• [SELECTED TEXT]:
>> start
Video Pipeline 1.5

Video Pipeline 1.0 Successes

After more than a year of enabling version 1.0 of the video pipeline, we have successfully:

  • mobile enabled over 1100 (out of 1700) courses
  • migrated over 61,000 videos
  • educated and trained old and new course staff to use the Video Upload page in Studio

Video Pipeline 1.0 Issues

After more than a year of field testing this for (1) new courses and (2) reruns of pipelined courses, we have encountered various issues with the pipeline and its required workflow. 

Overview

  • Current video pipeline is an inefficient, manual process. Process promotes waste, non-valued work, and ineffective employee/partner communications.
  • Process relies on risky, ever-changing third-party hosting from YouTube that is not supported by a SLA.
  • Process was created in early days of edX when org had < 5 partners. Given significant increase in partners, the current YouTube workflow is not sustainable or scalable.
  • Current video process is fragile and produces ongoing fails for partners and learners.

Burden on edX Video Team

Some of which have been a time-consuming burden on the video team who have manually worked around the issues. For example:

  • Creating YouTube CMS Content Owner (CO) accounts per partner
  • Numerous handoffs between media team and partners to create YouTube channels in CMS for each course
  • Manually enabling every course for video upload by adding HEX ID to studio
  • Resolving frequent YouTube errors due to YT backend changes

Errors experienced by Mobile Learners

Some of which have manifested in learner-facing video issues on the released mobile apps.  For example, per MA-2147 - Getting issue details... STATUS :

  • Number of videos with only youtube URLs, and no mobile encodings: 3,411
    • Learners are not able to view these videos within the mobile app.
  • Number of videos with only web-hosted video URLs, and no mobile encodings: 5,287
    • The mobile app will attempt to access these videos, but may continue to spin if the video is large.
  • Number of videos explicitly designated as only-on-web (most likely for licensing reasons): 375
    • Learners are not able to view these videos within the mobile app.

Scenarios causing Course Teams to Misuse the Pipeline

After some analysis, the following set of scenarios summarize the root cause of the issues:

  1. Course author updates/adds videos after video migration.

    For courses that underwent a transformation using a manual video migration script run by the engineering team, the course staff were never trained to use the Video Upload tool.  So then, when they later updated or added videos in the course, they didn't know about the new process and didn't use the Video Upload tool.

  2. Course author updates/adds videos in a Course or in a Course rerun, bypassing the Video Upload tool.
>> end
• [INFORMATION GIVEN]:
>> start
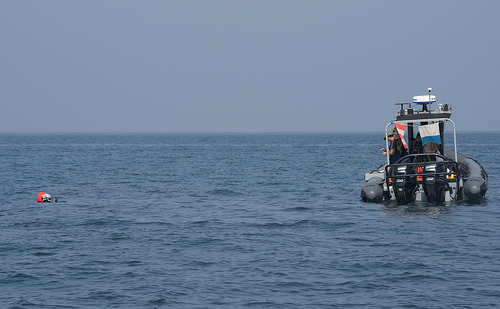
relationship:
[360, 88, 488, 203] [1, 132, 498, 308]
boat in ocean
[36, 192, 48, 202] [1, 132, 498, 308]
float in ocean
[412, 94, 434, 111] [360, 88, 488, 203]
antenna on top of boat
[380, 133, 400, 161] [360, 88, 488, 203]
man on boat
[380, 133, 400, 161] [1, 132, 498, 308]
man looking at ocean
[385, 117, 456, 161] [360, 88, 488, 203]
pole on boat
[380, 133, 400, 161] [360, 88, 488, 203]
man in boat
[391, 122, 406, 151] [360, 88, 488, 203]
flag on boat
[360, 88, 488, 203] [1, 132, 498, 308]
boat on ocean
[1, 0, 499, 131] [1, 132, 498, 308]
sky above ocean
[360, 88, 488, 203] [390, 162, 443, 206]
boat has motor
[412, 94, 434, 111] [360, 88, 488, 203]
antenna on boat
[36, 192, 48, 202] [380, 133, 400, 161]
float near man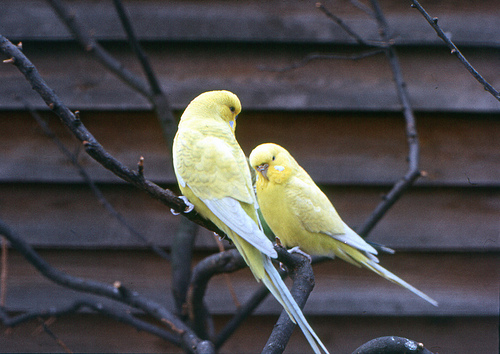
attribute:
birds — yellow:
[166, 87, 442, 330]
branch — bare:
[1, 4, 457, 337]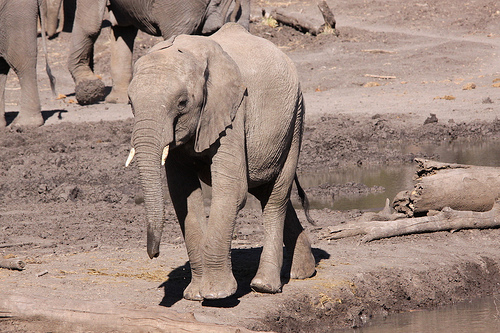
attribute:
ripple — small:
[459, 306, 489, 327]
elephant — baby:
[121, 20, 318, 304]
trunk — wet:
[131, 106, 174, 258]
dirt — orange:
[335, 30, 497, 135]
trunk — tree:
[327, 201, 499, 244]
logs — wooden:
[333, 210, 493, 239]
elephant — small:
[89, 30, 355, 302]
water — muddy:
[334, 294, 484, 329]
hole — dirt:
[277, 264, 493, 331]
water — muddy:
[306, 157, 407, 207]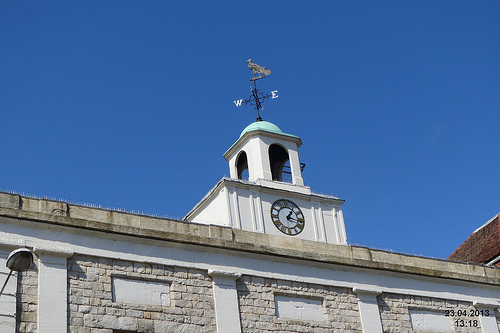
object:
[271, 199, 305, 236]
clock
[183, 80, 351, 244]
tower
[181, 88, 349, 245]
top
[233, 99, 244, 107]
w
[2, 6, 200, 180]
sky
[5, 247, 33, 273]
light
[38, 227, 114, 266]
shadow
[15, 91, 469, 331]
building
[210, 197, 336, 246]
white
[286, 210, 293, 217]
hands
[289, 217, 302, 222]
hands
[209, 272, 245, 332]
pillar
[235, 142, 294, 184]
window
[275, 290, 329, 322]
square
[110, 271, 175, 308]
square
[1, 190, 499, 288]
ledge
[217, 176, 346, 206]
ledge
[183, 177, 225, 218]
ledge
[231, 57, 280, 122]
vane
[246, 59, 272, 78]
bird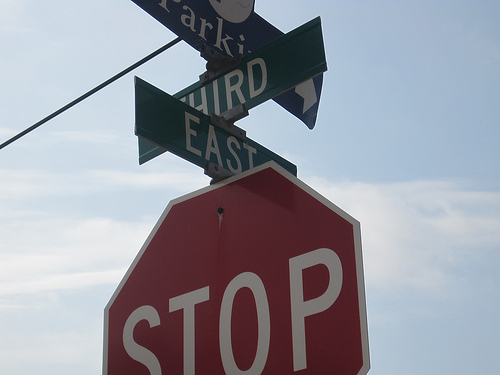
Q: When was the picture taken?
A: Daytime.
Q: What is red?
A: Sign.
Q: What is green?
A: Small signs.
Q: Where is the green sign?
A: Above the stop sign.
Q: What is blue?
A: Sky.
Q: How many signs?
A: Four.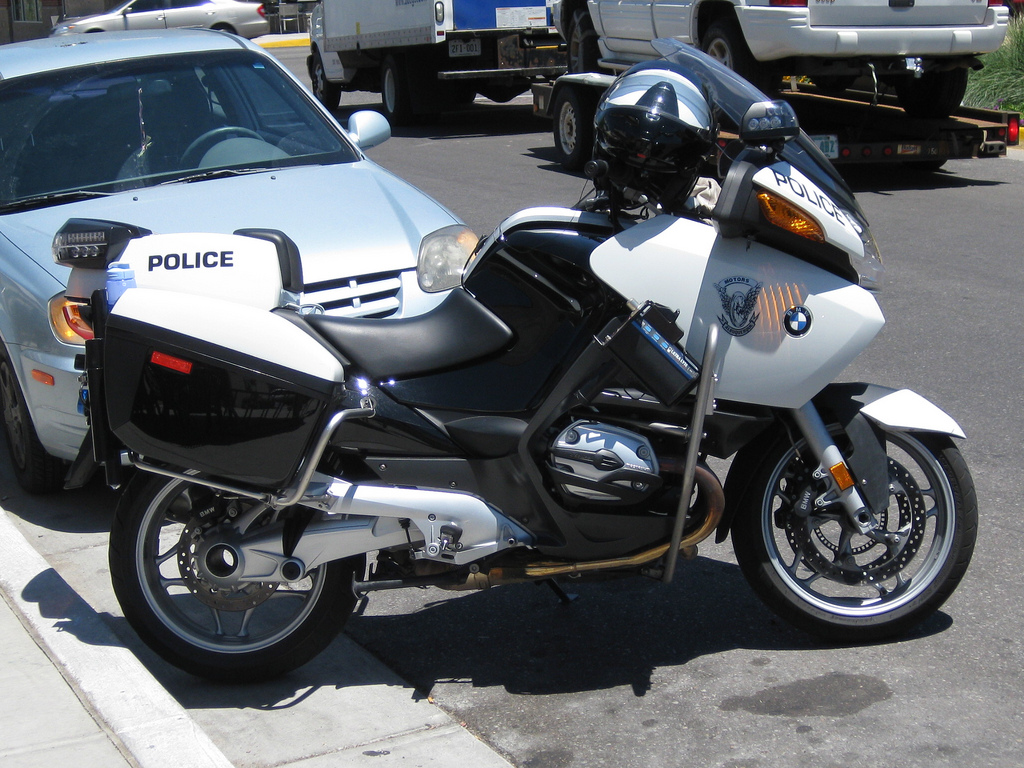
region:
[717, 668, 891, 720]
A wet stain on the road.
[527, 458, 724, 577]
A gold chrome bar.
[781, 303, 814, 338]
A small and rounded logo.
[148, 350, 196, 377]
A red and rectangular reflector light.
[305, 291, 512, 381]
A gray and leather seat.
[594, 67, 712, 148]
A white helmet with black design.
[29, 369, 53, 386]
A small and orange light.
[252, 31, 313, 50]
A stripe of white and yellow lines.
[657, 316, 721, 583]
A gray and small bar.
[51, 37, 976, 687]
The motorbike is white and black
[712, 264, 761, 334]
Police logo on the side of bike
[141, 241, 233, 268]
Black letters on the side of bike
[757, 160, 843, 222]
Black letters on the side of bike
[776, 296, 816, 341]
Logo on the side of bike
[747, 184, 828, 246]
Orange light on the bike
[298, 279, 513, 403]
Black seat on the bike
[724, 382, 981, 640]
Wheel of a motorbike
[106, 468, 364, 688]
Wheel of a motorbike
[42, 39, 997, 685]
motorcycle parked at curb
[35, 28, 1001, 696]
motorcycle is for police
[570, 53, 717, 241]
helmet is sitting on motorcycle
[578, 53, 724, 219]
helmet on motorcycle is silver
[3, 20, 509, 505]
small car beside curb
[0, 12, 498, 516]
small car is silver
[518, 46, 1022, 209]
trailer attached to truck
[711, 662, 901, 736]
puddle stain beside motorcycle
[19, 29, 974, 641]
Motorcycle parked on the curb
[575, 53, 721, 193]
Helmet on the bike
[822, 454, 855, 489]
Reflector on the bike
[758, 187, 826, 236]
Reflector on the bike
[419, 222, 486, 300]
Head light on the car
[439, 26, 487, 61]
License plate on the truck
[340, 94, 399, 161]
blue mirror on the car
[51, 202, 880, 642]
A police motorcycle in front of the car.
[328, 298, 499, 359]
The black seat on the motorcycle.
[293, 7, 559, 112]
A white truck on the road.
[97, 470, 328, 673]
The back wheel of the motorcycle.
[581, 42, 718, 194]
A helmet on top of the bike.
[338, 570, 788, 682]
Shadow on the ground.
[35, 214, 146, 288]
Black box on the back of the motorcycle.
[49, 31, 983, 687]
Motorcycle has bmw logo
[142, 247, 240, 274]
Word police on the motorcycle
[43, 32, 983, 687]
Motorcycle has leather seat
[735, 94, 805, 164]
Black side mirror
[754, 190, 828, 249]
Amber light in the front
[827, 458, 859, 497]
Small rectangular amber light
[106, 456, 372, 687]
Round black tire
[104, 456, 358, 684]
The wheel on a vehicle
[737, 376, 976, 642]
The wheel on a vehicle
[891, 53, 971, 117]
The wheel on a vehicle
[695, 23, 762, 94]
The wheel on a vehicle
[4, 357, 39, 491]
The wheel on a vehicle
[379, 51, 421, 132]
The wheel on a vehicle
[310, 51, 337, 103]
The wheel on a vehicle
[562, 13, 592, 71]
The wheel on a vehicle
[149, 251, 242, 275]
the text is black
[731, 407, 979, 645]
the tire is black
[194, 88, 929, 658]
this is a police motorcycle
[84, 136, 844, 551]
the motorcycle is white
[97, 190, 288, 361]
the text says POLICE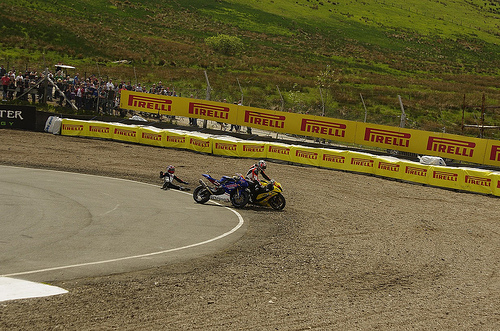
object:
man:
[245, 160, 271, 200]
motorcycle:
[232, 177, 285, 210]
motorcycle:
[193, 172, 248, 208]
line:
[1, 162, 243, 279]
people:
[0, 65, 176, 120]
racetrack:
[0, 160, 249, 286]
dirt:
[0, 129, 499, 327]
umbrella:
[53, 63, 75, 68]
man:
[159, 165, 190, 191]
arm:
[174, 175, 184, 183]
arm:
[160, 174, 165, 178]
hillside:
[1, 0, 500, 71]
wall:
[0, 102, 499, 200]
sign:
[63, 94, 500, 189]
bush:
[205, 28, 246, 55]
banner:
[61, 90, 500, 197]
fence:
[0, 55, 500, 165]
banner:
[0, 102, 38, 130]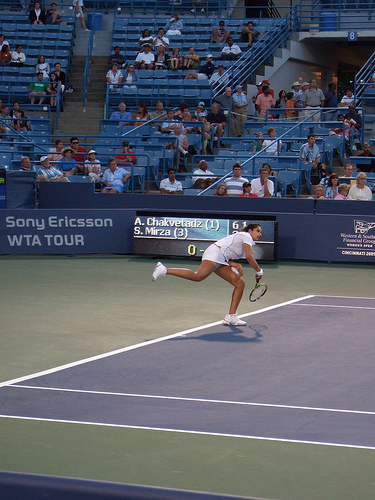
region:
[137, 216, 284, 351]
this is a player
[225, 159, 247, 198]
this is a spectator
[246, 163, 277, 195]
this is a spectator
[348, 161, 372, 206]
this is a spectator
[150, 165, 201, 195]
this is a spectator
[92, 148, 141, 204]
this is a spectator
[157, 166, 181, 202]
this is a spectator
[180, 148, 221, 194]
this is a spectator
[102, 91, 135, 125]
this is a spectator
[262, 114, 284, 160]
this is a spectator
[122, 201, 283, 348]
player is playing tennis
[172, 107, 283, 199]
the seats are blue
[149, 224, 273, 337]
Woman on a tennis court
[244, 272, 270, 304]
Tennis racket in woman's hand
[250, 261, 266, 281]
Wristband on woman's arm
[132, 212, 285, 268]
Scoreboard against the wall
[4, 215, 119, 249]
White words on wall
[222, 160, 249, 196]
Man wearing a striped shirt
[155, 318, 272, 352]
Shadow on the ground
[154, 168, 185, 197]
Man wearing a white shirt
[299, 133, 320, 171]
Man wearing a blue shirt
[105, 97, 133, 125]
Man wearing a blue shirt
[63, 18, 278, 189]
crowd sitting in the stands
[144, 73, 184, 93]
blue bleachers in stands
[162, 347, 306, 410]
purple surface of tennis court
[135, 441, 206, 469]
green surface of tennis court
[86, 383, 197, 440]
white lines drawn on tennis court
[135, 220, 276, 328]
woman playing tennis on court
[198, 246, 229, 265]
white tennis player skirt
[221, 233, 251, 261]
white top to tennis player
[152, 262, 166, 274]
white shoes of tennis player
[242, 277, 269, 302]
>> end
• [WORK INSTRUCTIONS]:
1. According to the video pipeline page, why did staff of migrated courses skip the Video Upload tool when they later updated or added videos? Answer in one to three sentences.
2. Please reproduce the video pipeline page word for word, from "After some analysis, the" up to and including "after video migration.".

• [SOLUTIONS BY TASK]:
1. Their courses had been transformed with a manual video migration script run by the engineering team, so the staff were never trained to use the Video Upload tool. Because they didn't know about the new process, they didn't use the tool when they changed or added videos.

2.
After some analysis, the following set of scenarios summarize the root cause of the issues:

  1. Course author updates/adds videos after video migration.